Attachement émotionnel aux « hommes-machines » dans la nouvelle titre, héritière de Blade Runner, addiction aux faux souvenirs dans « Les cartographes », qui lorgne du côté de Total Recall. Là s’arrête le parallèle avec le maître Philip K. Dick, puisque Weinstein déroule d’autres problématiques qui sont celles d’un vingt-et-unième siècle en devenir. Trafic internet lucratif de photos d’enfants dans le glaçant « Heartland », rejetons-avatars pour parents en manque affectif de progéniture dans « Les enfants du nouveau monde », délires sexuels sans limites – les avatars encore – dans « Migration », impossibilité d’aimer le partenaire dont on connait toutes les parts d’ombre une fois établie une connexion totale à sa psyché dans « Ouverture ». Weinstein entrevoit des rapports toujours plus virtuels, c’est-à-dire désincarnés, déshumanisés, désocialisés, jusqu’à la perte du langage (encore pire que le novlangue de 1984), outil de communication par excellence, arme majeure de l’intelligence. Après l’information et son traitement, c’est l’homme qui risque bien d’être transformé par ce processus toujours plus avancé de dématérialisation et d’instantanéisation (c’est pas français ? et alors, il y en a bien qui écrivent « iels »…). Pour le meilleur et pour le pire.

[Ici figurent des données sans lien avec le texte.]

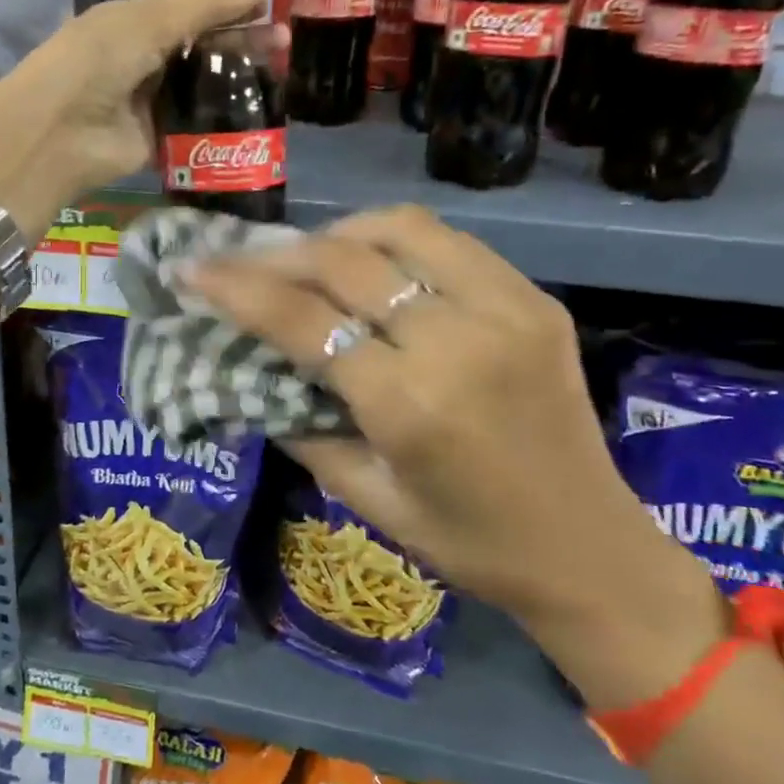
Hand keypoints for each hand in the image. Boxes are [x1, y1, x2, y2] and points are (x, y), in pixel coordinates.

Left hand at [0, 0, 267, 234]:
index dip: (232, 8)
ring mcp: (152, 103)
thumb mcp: (149, 20)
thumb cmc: (98, 61)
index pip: (194, 10)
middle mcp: (145, 60)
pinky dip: (223, 123)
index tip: (273, 9)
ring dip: (238, 85)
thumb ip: (203, 4)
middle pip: (203, 50)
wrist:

Quant au versant environnementaliste, l’auteur propose des récits sensibles et poignants qui servent mille fois mieux la cause écologique que les lancers de soupe dans les musées ou les sit-ins sur les routes de quelques agités à qui on devrait proposer de manifester sous d’autres cieux moins cléments* (voir ci-après) – qu’il est bon d’être un « rebelle » dans une démocratie comme la nôtre… « Âge de glace » nous entraîne dans un cauchemar blanc sans fin nous rappelant que le réchauffement climatique peut s’accompagner d’une période de glaciation, « Ligne de pente » s’attarde sur la dernière saison d’une star déchue – car grièvement accidentée – des sports extrêmes, alors que la neige déserte définitivement les stations historiques, et que c’est sur les pistes artificielles de Dubai* (oui, venez là !) que la jet-set a désormais rendez-vous.

Des récits forts et poignants, sensibles et intelligents, qui allient émotion et réflexion, qui s’emparent des grandes questions de demain, After Yang est tout simplement un des meilleurs recueils de nouvelles SF de l’année.

Hervé Lagoguey

After Yang, par Alexander Weinstein, juin 2022, ActuSF, collection « Perles d’épice », 260 pages moyen format, 20,90 euros.